Extrait ->
---
La migration des oiseaux correspond à leur mouvement saisonnier entre leur aire de reproduction et leur aire d’hivernage. Ces migrations sont dirigées par des facteurs internes (cycle biologique de l’espèce) et externes (durée du jour, température) influençant le comportement des oiseaux. Ces derniers ont également des exigences particulières pour leur habitat et la modification du milieu joue sur le stationnement des espèces (défavorable en cas de destruction du milieu de prédilection ; favorable en cas d’aménagement de terrain ou de gestion du milieu appropriés).
Situé au carrefour de plusieurs couloirs migratoires formant la voie principale de migration Est-Paléarctique, l’embouchure de la Seine est reconnue comme un haut lieu de l’ornithologie depuis de nombreuses années. Il constitue un enjeu national et international pour de nombreuses espèces d’oiseaux en migration qui font étape (spatule blanche, barge à queue noire, phragmite des joncs, courlis, huîtrier-pie, tadorne, avocette,…). L’intérêt de cette zone repose sur sa situation géographique, à la transition entre la mer, le fleuve et la terre et sur la richesse et la diversité des milieux présents.
Les milieux d’accueil présents dans l’estuaire de la Seine (mares, roselières,…) nécessitent une gestion adaptée pour optimiser cette fonctionnalité environnementale. La durée d’immersion (pour les limicoles) et la hauteur d’eau et la surface inondée (pour les anatidés de surface) sont ainsi capitales : une immersion longue des prairies sub-halophiles en fin d’hiver et au printemps, associée à une baisse progressive par ré-essuyage naturel des terrains, favorisera la capacité d’accueil pour les limicoles et les anatidés, en migration et en nidification.
Les principales espèces paludicoles présentes dans l’estuaire de la Seine concernent les populations locales (gorge bleue, panure à moustaches, fauvette aquatique) et migratrices. La bonne santé de certaines espèces plutôt liées aux mégaphorbiaies (formations végétales formées de grandes herbacées, qui s’installent au-dessus des roselières) est le symbole d’une continentalisation du site. Par contre, des espèces typiques des roselières, telle la panure à moustaches ou encore la rousserolle effarvatte, sont en légère diminution. Ces évolutions montrent que les roselières sont en cours d’atterrissement et que sans une gestion adaptée elles disparaîtront peut-être au profit des mégaphorbiaies et des boisements.
---
(Entrées enregistrées)

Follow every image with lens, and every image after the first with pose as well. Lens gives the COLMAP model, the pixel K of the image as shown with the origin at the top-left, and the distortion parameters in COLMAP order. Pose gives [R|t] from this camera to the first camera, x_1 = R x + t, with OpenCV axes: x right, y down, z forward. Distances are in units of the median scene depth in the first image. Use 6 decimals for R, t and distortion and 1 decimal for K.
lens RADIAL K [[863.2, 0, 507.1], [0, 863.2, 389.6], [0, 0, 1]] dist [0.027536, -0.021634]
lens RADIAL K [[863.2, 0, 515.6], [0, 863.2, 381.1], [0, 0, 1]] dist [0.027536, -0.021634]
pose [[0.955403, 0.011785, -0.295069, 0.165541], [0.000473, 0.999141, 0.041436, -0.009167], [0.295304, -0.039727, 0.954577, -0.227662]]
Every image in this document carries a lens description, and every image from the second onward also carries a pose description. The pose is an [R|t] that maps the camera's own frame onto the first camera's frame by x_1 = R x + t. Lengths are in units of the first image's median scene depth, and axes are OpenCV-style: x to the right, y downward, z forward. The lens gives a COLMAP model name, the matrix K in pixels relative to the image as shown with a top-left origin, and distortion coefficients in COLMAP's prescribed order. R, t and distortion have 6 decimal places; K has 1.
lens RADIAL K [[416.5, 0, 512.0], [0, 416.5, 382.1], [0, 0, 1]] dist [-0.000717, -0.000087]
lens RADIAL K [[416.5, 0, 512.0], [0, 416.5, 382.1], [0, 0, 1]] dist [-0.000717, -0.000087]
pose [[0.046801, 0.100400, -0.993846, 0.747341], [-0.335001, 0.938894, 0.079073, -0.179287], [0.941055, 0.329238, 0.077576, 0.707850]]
---
Actions à mener ->
(a) D'après l'extrait, quelle voie principale de migration est formée par les couloirs migratoires au carrefour desquels se situe l'embouchure de la Seine ?
(b) Énumérez toutes les espèces d'oiseaux en migration que l'extrait cite entre parenthèses comme faisant étape à l'embouchure de la Seine.
(c) Extrayez de l'extrait, sans rien modifier, le passage allant de « La migration des » jusqu'à « du milieu appropriés). ».

Corrigé ->
(a) La voie principale de migration Est-Paléarctique.

(b) Spatule blanche, barge à queue noire, phragmite des joncs, courlis, huîtrier-pie, tadorne, avocette.

(c)
La migration des oiseaux correspond à leur mouvement saisonnier entre leur aire de reproduction et leur aire d’hivernage. Ces migrations sont dirigées par des facteurs internes (cycle biologique de l’espèce) et externes (durée du jour, température) influençant le comportement des oiseaux. Ces derniers ont également des exigences particulières pour leur habitat et la modification du milieu joue sur le stationnement des espèces (défavorable en cas de destruction du milieu de prédilection ; favorable en cas d’aménagement de terrain ou de gestion du milieu appropriés).